Our adventure began right from the get-go as we didn't leave Montreal until 4:00PM and it was snowing hard. We were headed to an area we didn't know and our instructions to the trail head were gleaned off the Web. After an adrenalin filled drive dodging snowplows we turned off the interstate and for 40 km. followed a totally deserted road covered with several inches of fresh snow.  After only one wrong turn we made it to the railhead just as three guys were coming out.  It was encouraging to learn we were at the right place but we were not thrilled to see that the exiting hikers were soaking wet. The precipitation looked like snow but behaved like rain.  According to my internet sources we had 5 miles to go over an official trail, well used by snowshoers, until we would arrive at a lean-to.  

Using our headlamps we hiked along the trail and made pretty good time to the lean-to. It was quite something having only a circle of light to follow but was really no more difficult than driving at night. The trail register indicated that 6 people were in the area which was good news as the lean-tos hold 8 people. However, this one only held 6 and they were all fast asleep of course when we got there at 10:30.  Luckily, I had brought a tent fly and by settling ourselves down across the mouth of the lean-to, under the overhang we got a fairly good night's sleep.


On this particular trip I decided to rent high-tech snowshoes from MEC which turned out be a great decision. They sure don't look anything like the ones we used to use. If they discover snow on Mars they'll want to use these.

Our bunkmates left early Sunday morning after giving us the lowdown on the routes to the various peaks. Dominic and I then had the lean-to to ourselves. I whipped up a breakfast of bacon and eggs and then proceeded to melt snow for our day's water supply.
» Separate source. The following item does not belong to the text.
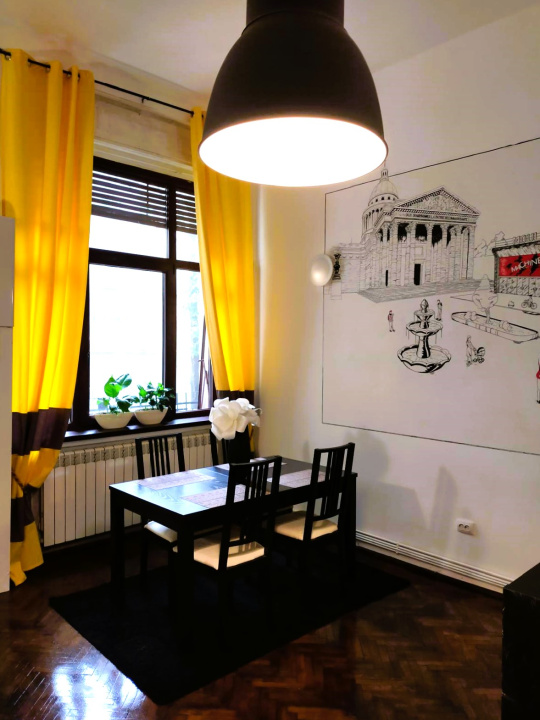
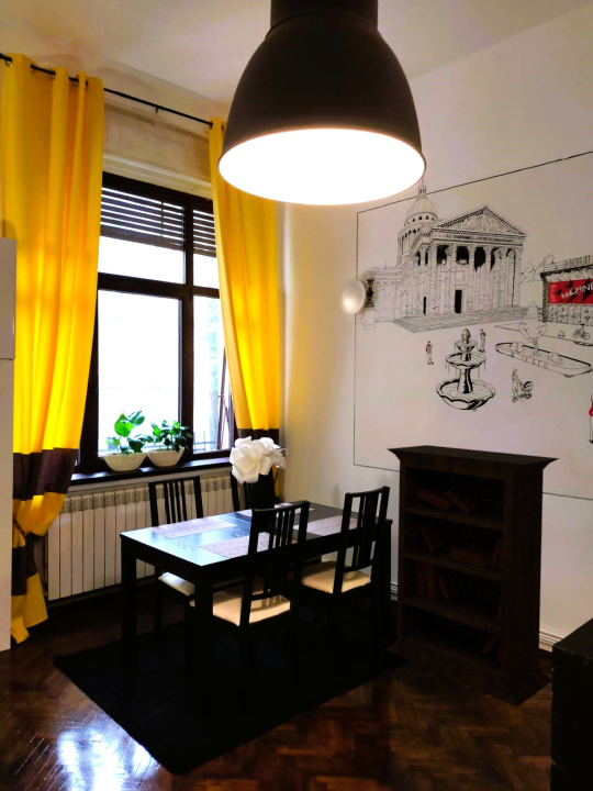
+ bookcase [384,444,561,708]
Notice how Dominic does a great job of making his eggs disappear.





Life around the lean-to is not like being at the Chateau Lake Louise.







It was 9:00 by the time we hit the trail. The high-tech snowshoes were an essential asset as the trails were steep and we had over 3000 feet of elevation gain. The conditions were cloudy, snowing and windy with no views. We had lots of fun anyway but if we go back often next year I'll want more clothing. The tricky part is that you work very hard climbing up and even though I only wore an ultra thin synthetic top I was soaked when we hit the ridge and bore the brunt of the wind.  I put my polar and anorak on over top of the wet top which was rather horrible only for the next 5 minutes. Then, thanks to my body heat, I felt warm again! We managed to get to the top of two of the summits whereupon I decided, much to Don's disgust, that we would do the third summit on another trip.

Even though it was officially spring it was -13 Celsius, there was 5 ft. of snow on the ground and a good 5 cm had accumulated on the trail by the time we headed down to the lean-to at 3:30. We quickly packed up and the trip out was uneventful. As we hiked out It was interesting to see where we had been the night before. We were dog tired by the time we got back to the car and Dominic agreed that my decision to forego the third peak was a wise one.







As you can see, there was still tons of snow! Dominic seems to have lost the trail. I doubt that even the high-tech snowshoes will help him here.